→ **Directions**:
Write out, word for word and with no pictures, each line below from the one containing "Figure 12. Comparison" through the one containing "Figure 5 . Cost", both included, and no other line.

(Beginning of Records for processing)

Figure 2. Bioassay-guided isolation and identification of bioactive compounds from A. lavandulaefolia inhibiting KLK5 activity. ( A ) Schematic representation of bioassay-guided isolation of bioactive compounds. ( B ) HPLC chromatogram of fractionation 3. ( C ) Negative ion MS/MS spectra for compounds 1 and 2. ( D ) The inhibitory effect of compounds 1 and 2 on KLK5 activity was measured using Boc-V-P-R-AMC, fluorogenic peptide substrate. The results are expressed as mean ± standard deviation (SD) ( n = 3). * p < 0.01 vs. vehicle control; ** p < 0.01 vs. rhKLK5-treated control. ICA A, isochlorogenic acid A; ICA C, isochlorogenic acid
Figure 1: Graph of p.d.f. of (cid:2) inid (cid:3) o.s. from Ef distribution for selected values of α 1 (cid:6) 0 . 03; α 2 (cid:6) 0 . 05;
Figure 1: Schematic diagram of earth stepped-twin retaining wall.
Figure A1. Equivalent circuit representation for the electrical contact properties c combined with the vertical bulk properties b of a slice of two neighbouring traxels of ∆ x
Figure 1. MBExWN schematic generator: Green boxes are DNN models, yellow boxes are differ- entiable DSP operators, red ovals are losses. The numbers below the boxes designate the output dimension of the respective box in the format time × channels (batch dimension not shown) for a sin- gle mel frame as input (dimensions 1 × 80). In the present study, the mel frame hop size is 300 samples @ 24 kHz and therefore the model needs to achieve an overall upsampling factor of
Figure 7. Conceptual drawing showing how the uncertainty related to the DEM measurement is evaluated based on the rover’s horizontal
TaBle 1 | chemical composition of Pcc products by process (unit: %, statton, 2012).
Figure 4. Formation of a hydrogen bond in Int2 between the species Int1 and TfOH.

(End of Records for processing)
(Beginning of Records for processing)

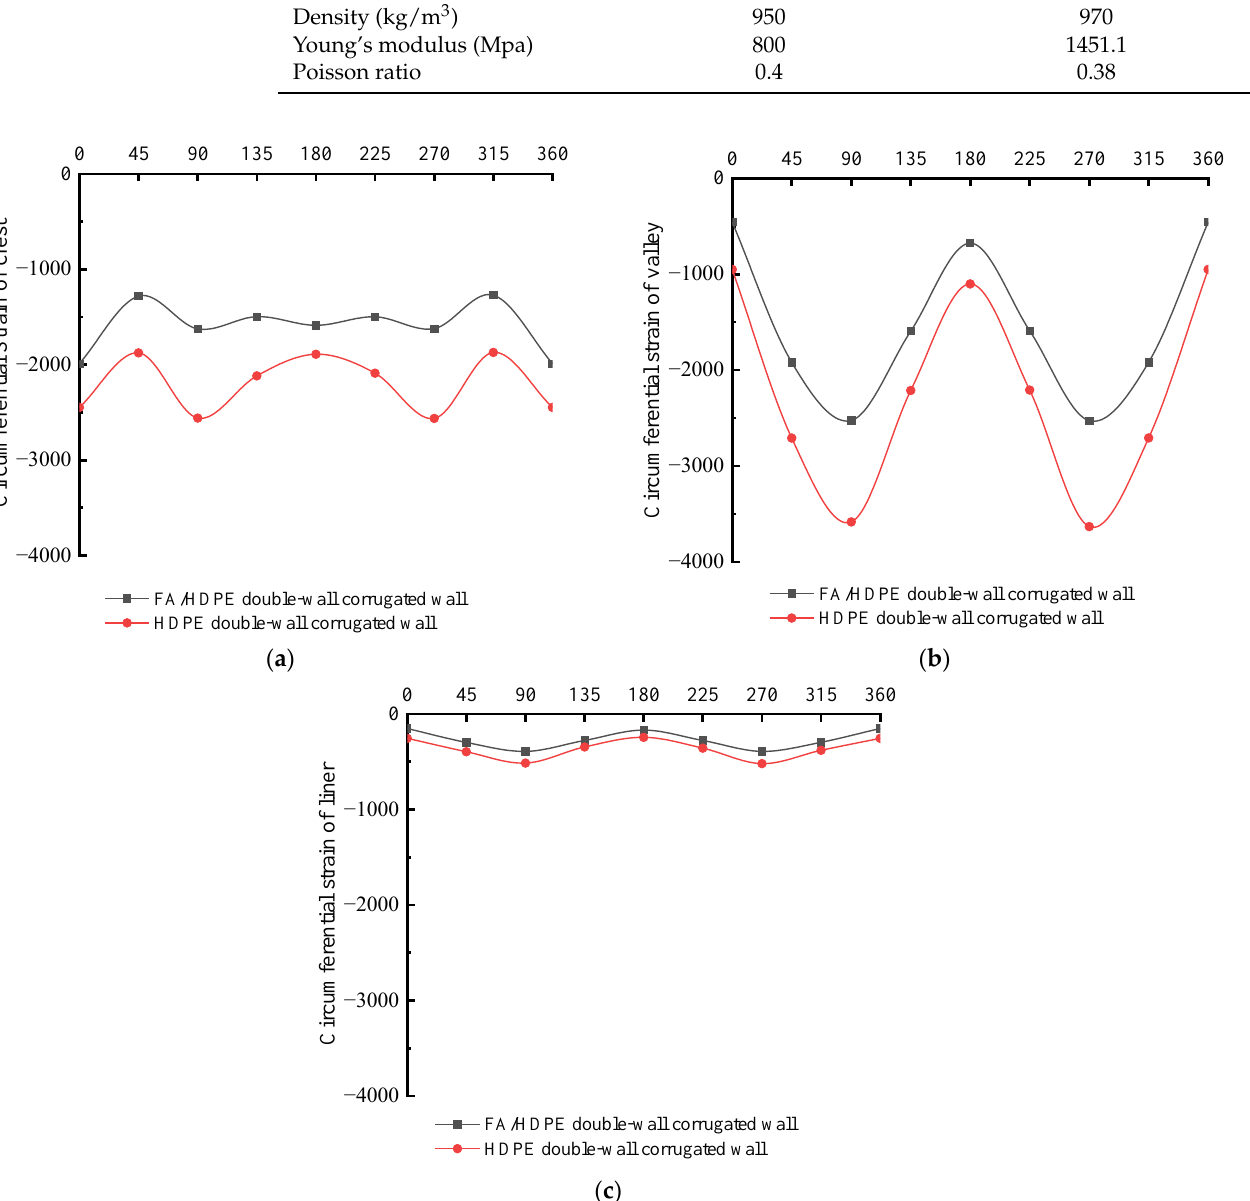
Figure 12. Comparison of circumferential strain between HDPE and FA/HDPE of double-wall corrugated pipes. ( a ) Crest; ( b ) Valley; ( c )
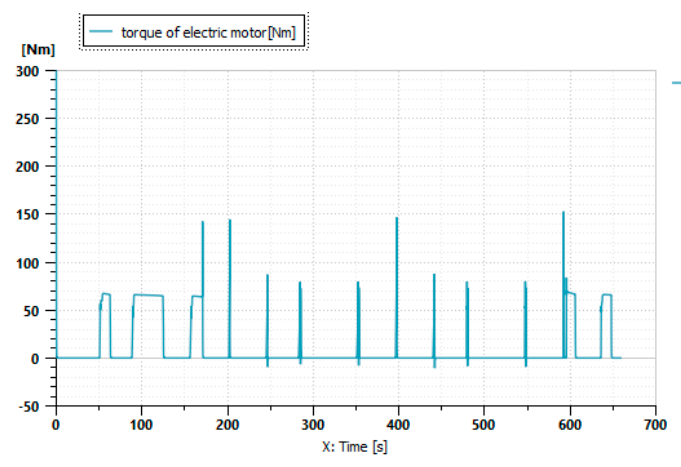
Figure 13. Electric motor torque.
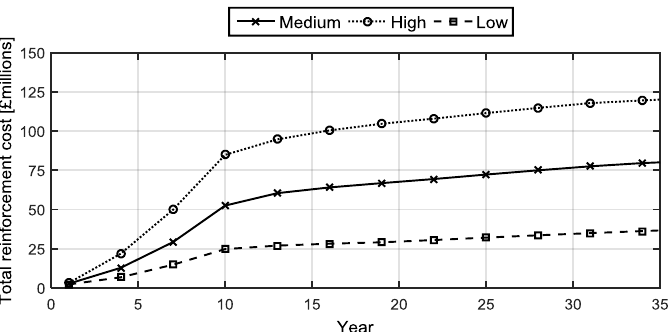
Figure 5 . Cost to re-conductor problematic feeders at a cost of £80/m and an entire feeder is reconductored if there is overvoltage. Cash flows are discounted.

(End of Records for processing)
(Beginning of Records for processing)

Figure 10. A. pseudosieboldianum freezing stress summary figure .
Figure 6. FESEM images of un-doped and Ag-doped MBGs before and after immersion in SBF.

(End of Records for processing)

→ **Task response**:
Figure 12. Comparison of circumferential strain between HDPE and FA/HDPE of double-wall corrugated pipes. ( a ) Crest; ( b ) Valley; ( c )
Figure 13. Electric motor torque.
Figure 5 . Cost to re-conductor problematic feeders at a cost of £80/m and an entire feeder is reconductored if there is overvoltage. Cash flows are discounted.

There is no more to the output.